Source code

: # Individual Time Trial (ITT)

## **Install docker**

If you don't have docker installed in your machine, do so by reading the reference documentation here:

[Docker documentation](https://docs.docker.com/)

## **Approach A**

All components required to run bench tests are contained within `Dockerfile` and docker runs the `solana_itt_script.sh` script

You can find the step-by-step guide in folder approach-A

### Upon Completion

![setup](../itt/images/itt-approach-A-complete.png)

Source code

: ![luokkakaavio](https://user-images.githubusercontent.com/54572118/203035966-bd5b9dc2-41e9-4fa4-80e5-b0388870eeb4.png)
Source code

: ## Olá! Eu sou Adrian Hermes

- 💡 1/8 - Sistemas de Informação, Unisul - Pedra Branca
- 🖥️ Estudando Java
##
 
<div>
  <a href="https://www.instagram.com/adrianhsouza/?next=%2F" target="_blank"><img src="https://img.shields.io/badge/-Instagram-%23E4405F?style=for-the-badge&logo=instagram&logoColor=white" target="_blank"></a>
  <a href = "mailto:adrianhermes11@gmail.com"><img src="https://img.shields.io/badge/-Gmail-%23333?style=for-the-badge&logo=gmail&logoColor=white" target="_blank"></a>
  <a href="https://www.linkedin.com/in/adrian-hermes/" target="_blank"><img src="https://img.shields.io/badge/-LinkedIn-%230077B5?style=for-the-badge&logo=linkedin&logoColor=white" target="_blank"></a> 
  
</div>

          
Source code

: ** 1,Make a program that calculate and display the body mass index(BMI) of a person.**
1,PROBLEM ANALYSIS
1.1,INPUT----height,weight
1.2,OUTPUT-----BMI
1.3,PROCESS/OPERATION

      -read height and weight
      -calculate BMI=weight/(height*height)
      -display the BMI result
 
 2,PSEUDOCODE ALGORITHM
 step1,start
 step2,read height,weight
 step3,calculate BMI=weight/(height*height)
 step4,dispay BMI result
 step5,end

* * *

**ASSIGNMENT:** Copy, word for word, the line that contains "step2,read height,weight" and every line after it through the end of the records, and nothing else.

**TASK ANSWER:**
 step2,read height,weight
 step3,calculate BMI=weight/(height*height)
 step4,dispay BMI result
 step5,end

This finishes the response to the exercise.